Top of Information supplied

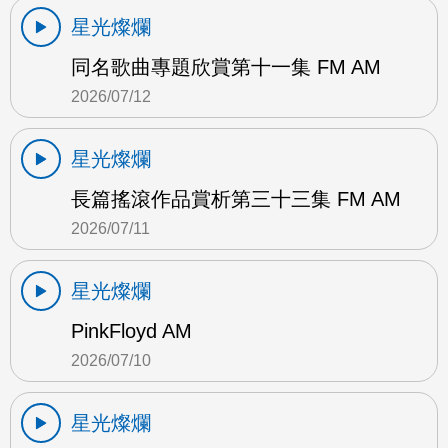
星光燦爛
同名歌曲專題欣賞第十一集 FM AM
2026/07/12
星光燦爛
長篇搖滾作品賞析第三十三集 FM AM
2026/07/11
星光燦爛
PinkFloyd AM
2026/07/10
星光燦爛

Bottom of Information supplied

Your objective |
Give the listing again word for word. Skip any pictures.

Result |
星光燦爛
同名歌曲專題欣賞第十一集 FM AM
2026/07/12
星光燦爛
長篇搖滾作品賞析第三十三集 FM AM
2026/07/11
星光燦爛
PinkFloyd AM
2026/07/10
星光燦爛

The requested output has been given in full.